Of course, I knew that I still wasn't free from vendor lock-in, as I was effectively locking myself into Apple's proprietary keychain format and implementation. Nevertheless, I felt better about this because I knew that I was likely to be an Apple user for a very long time. They'd also done much to earn my trust in terms of their relatively good security record.

Unfortunately, each upgrade to a new machine brought with it some pain as I either had to blow away the login keychain on the new machine (by replacing it with the old keychain), or I had to manually merge the keychains.

This latter process was particularly tedious.

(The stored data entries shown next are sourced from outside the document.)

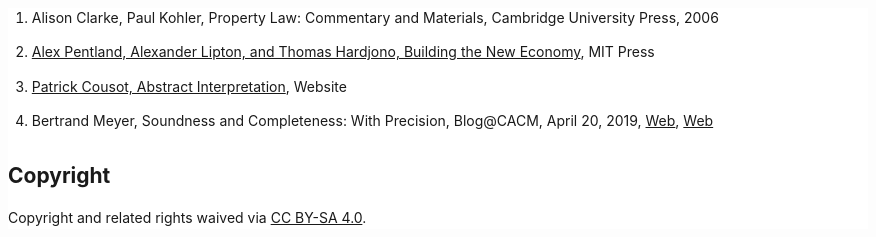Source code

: 1. Alison Clarke, Paul Kohler, Property Law: Commentary and Materials, Cambridge University Press, 2006

2. [Alex Pentland, Alexander Lipton, and Thomas Hardjono, Building the New Economy](https://wip.mitpress.mit.edu/new-economy), MIT Press

3. [Patrick Cousot, Abstract Interpretation](https://www.di.ens.fr/~cousot/AI/), Website

4. Bertrand Meyer, Soundness and Completeness: With Precision, Blog@CACM, April 20, 2019, [Web](https://cacm.acm.org/blogs/blog-cacm/236068-soundness-and-completeness-with-precision/fulltext), [Web](https://cacm.acm.org/blogs/blog-cacm/236068-soundness-and-completeness-with-precision/fulltext)

## Copyright

Copyright and related rights waived via [CC BY-SA 4.0](https://creativecommons.org/licenses/by-sa/4.0/).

Even if you set a blank password on your keychain to expedite things, you still had to click on a permission dialog for every single item you wished to import. Ouch.

Finally, after much deliberation I decided to give in and move my sensitive information to LastPass. I was sick of these keychain migrations and decided to do one last migration to end them all. Additionally, as I become more and more mobile-dependent, I wanted to be able to access the exact same passwords on all of my devices. (Apple had recently come out with iCloud Keychain, but I tried it and found it to contain a weak, insufficient subset of LastPass's features.)

The spectre of vendor lock-in looms large with LastPass, of course, but I feel they've done well to establish a track record. I can export my vault to XML too, which means I can back it up in a non-proprietary format.

LastPass is truly ugly, hideously ugly, but I think it's the best choice out there for features, cross-platform support and security. Additionally, it is fairly priced.

Migrating my passwords into LastPass wasn't too bad using tools like [this script](https://gist.github.com/rwest/1583781). But there was nothing to get my 200+ "Secure Notes" migrated short of copying and pasting them. I looked at using the `security` command-line tool that comes with OS X, but it doesn't export the information in a very useful format.

So, with a few hours of hacking I produced `secure-notes-exporter`. The code is ugly, and I'm sure my lack of knowledge about Core Foundation idioms shows, but the code works.